Hundreds of CUNY students and teachers responded to attacks on their city
university system with a rally in front of the governor’s New York City
office on Dec. 16.
In Richmond, Calif., a largely African-American, Latin@ and immigrant school
district, the threatened closing of several elementary schools and two high
schools led to a mass turnout of students, parents and teachers of the West
Contra Costa Unified School District at a Dec. 10 school board meeting.
Richmond faces declining enrollments because evictions and foreclosures have
forced people to leave the district.
When the school board announced cuts to make up for what it called a budget
shortfall, state budget cuts and “under-enrollment,” more than 500
parents, teachers, community activists and children tried to get into the
meeting room chanting, “Save our schools!” “Save our
community!” and “We want justice!” They appealed to the board
to “Fight for us!”
Pixie Hayward Schickele, teachers’ union president from United Teachers
of Richmond, urged the board to “Stand in solidarity with all of us:
teachers, parents, students, all the people who work in our schools and who
keep our schools safe. We need to let Sacramento [the state capital] know that
we have had enough!”
A youth from Pinole Valley High said: “If you close our school, then we
have no future. Keep all our schools open.” She was supported by William
Haines, the sophomore class president from Kennedy High School. “The
people have spoken. You must find a way to keep the schools open!”

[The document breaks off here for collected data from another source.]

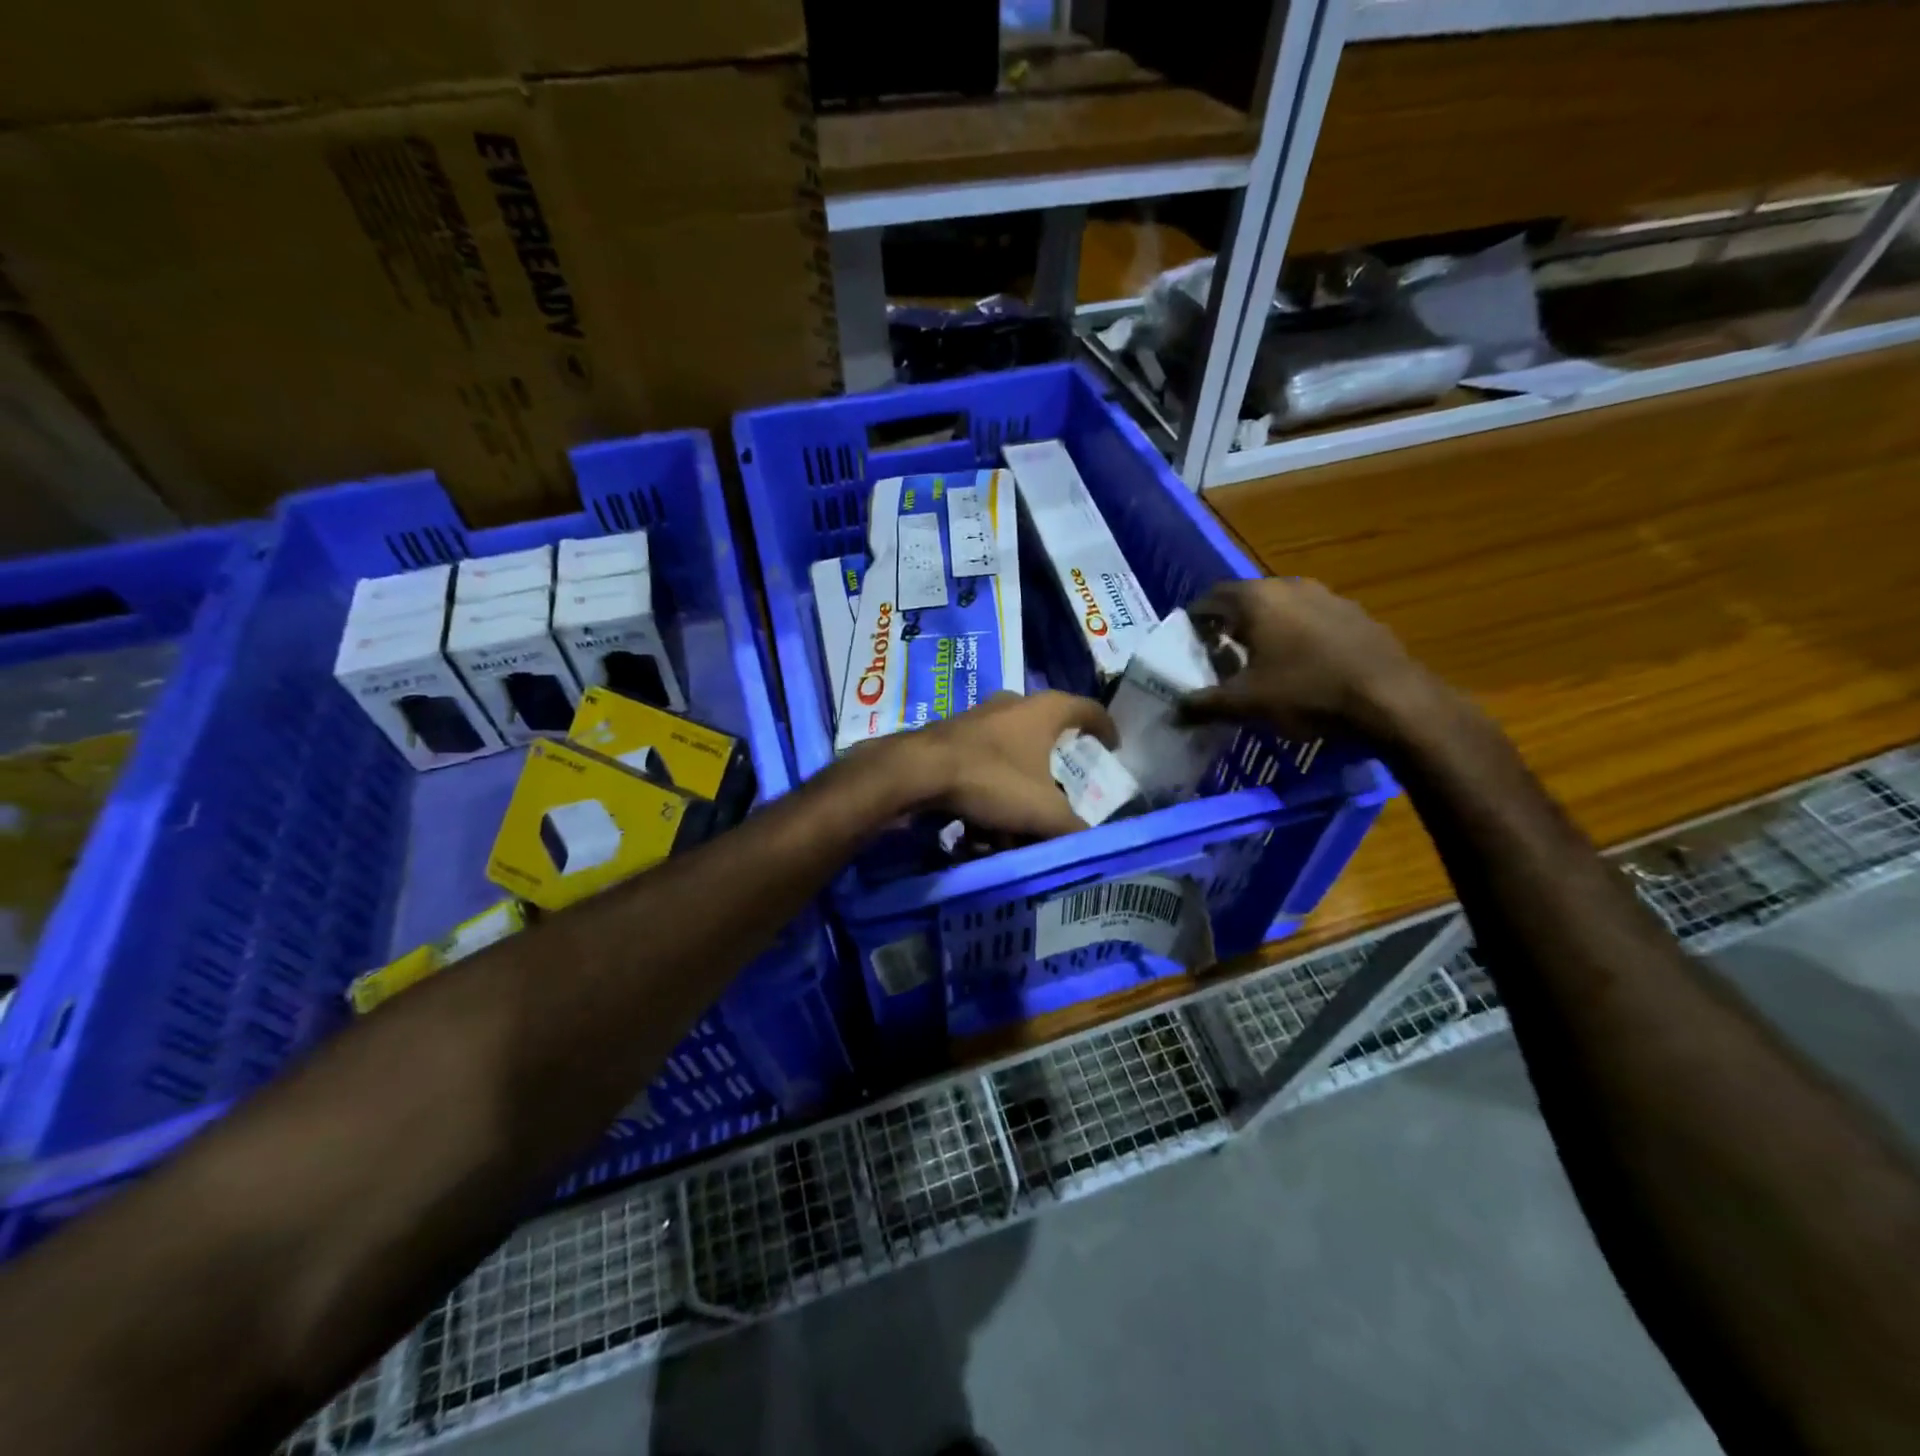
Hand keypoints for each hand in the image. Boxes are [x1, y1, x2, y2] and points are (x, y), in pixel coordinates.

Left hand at [870, 691, 1117, 839]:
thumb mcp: (1043, 812)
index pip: (1088, 709)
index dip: (1105, 727)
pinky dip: (988, 797)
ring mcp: (978, 719)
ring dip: (1016, 795)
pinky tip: (979, 831)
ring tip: (1012, 833)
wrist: (917, 772)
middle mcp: (1012, 705)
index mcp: (1043, 711)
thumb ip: (1073, 828)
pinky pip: (982, 768)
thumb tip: (1089, 841)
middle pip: (1045, 738)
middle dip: (1052, 774)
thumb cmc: (992, 779)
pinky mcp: (951, 738)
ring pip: (1010, 759)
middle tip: (1059, 797)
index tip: (1113, 747)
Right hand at [1183, 579, 1448, 741]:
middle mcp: (1290, 587)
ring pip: (1282, 608)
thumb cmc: (1307, 692)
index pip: (1211, 597)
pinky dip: (1296, 636)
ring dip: (1265, 629)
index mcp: (1257, 599)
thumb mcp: (1246, 704)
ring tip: (1259, 662)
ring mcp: (1328, 597)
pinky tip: (1301, 666)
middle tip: (1219, 654)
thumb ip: (1204, 705)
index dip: (1195, 619)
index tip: (1188, 642)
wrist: (1391, 699)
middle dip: (1229, 624)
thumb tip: (1174, 711)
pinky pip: (1312, 620)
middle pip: (1246, 600)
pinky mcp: (1356, 615)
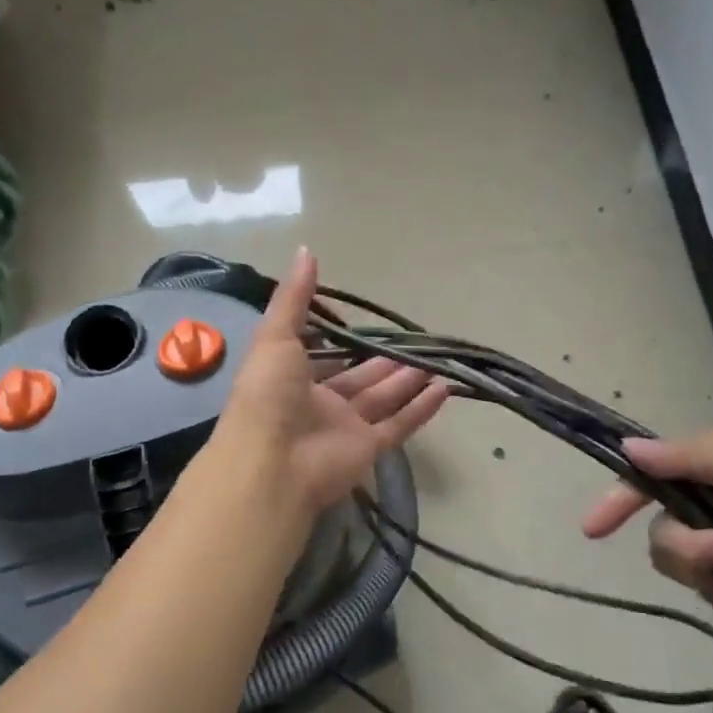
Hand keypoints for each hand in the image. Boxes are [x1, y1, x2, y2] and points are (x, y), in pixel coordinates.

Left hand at [213, 247, 448, 515]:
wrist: (270, 462)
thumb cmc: (268, 395)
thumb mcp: (275, 337)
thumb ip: (294, 298)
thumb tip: (306, 250)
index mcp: (294, 378)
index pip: (326, 358)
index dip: (347, 343)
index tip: (371, 326)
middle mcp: (321, 404)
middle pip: (361, 380)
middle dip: (387, 363)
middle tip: (416, 343)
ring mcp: (346, 429)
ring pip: (384, 401)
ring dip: (408, 382)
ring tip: (435, 361)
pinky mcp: (368, 449)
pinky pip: (399, 426)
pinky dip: (421, 410)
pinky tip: (444, 389)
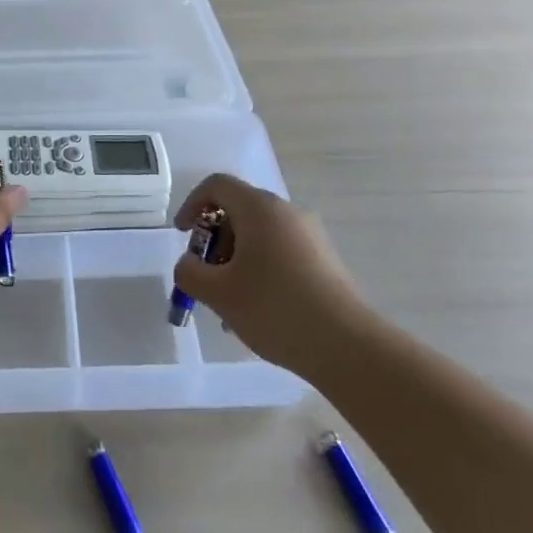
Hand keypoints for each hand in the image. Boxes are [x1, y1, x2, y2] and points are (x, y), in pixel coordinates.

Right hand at [170, 173, 368, 375]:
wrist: (348, 346)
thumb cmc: (275, 309)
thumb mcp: (218, 293)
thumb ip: (189, 272)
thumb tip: (190, 264)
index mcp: (259, 208)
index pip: (217, 185)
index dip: (192, 204)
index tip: (183, 236)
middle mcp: (287, 212)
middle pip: (239, 211)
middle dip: (215, 241)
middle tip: (206, 277)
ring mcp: (310, 235)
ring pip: (260, 236)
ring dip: (236, 261)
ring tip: (231, 305)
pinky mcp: (325, 260)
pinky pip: (281, 253)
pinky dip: (261, 271)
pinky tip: (260, 311)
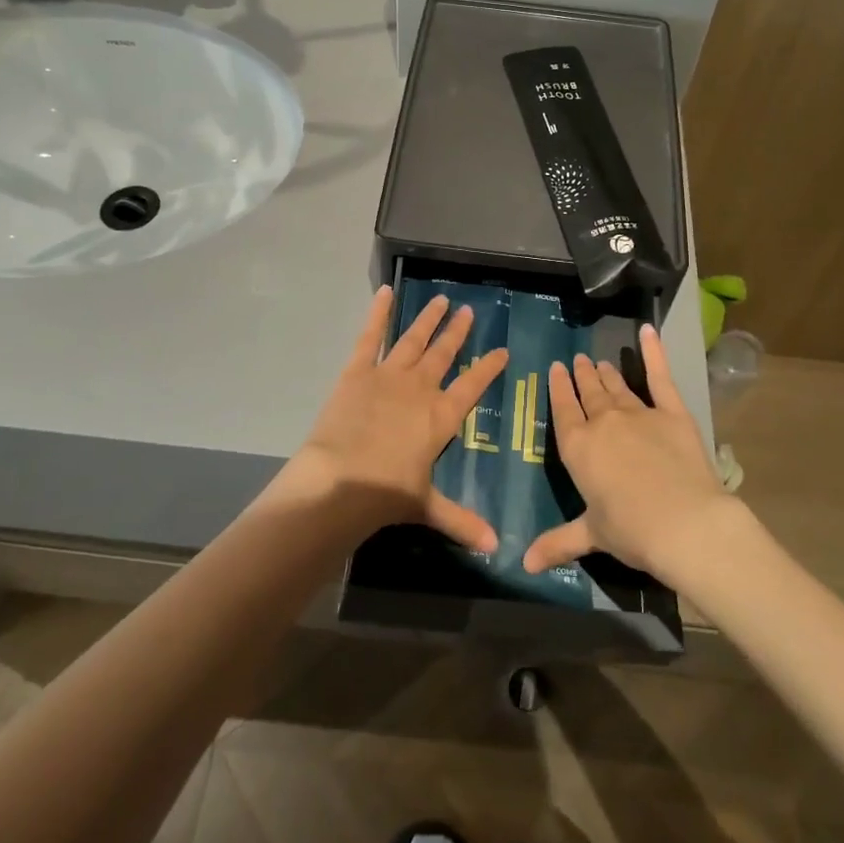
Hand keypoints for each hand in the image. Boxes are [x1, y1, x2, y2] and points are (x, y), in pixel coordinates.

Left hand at [284, 285, 509, 551]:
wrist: (341, 481)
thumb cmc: (387, 494)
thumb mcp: (427, 507)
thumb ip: (462, 521)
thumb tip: (495, 549)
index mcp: (442, 416)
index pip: (473, 386)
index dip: (488, 367)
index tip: (502, 350)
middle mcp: (421, 389)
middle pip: (445, 355)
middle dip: (458, 333)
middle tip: (469, 311)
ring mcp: (389, 375)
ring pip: (414, 340)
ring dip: (429, 320)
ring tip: (442, 301)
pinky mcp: (358, 371)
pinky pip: (371, 337)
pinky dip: (378, 314)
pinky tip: (385, 293)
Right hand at [523, 323, 727, 578]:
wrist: (684, 523)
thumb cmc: (631, 531)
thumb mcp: (590, 535)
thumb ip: (557, 542)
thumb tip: (523, 566)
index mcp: (578, 448)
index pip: (563, 410)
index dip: (559, 388)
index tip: (557, 369)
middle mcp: (603, 423)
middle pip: (589, 393)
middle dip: (582, 376)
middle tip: (577, 360)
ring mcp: (638, 413)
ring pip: (616, 386)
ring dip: (606, 373)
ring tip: (598, 361)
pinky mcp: (671, 412)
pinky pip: (660, 377)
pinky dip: (654, 352)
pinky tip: (649, 330)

Judy Greenspan, a nontenured teacher, challenged the board: “You can sit
by and close the school or you can join the community to fight, go to
Sacramento. Because if the bankers got all the money, auto companies got the
money, then the people deserve it too.”
Many called on fellow community residents to do what the people did at Republic
Windows and Doors in Chicago and sit in for their schools, their community and
The struggle for the right to adequate public education is just beginning.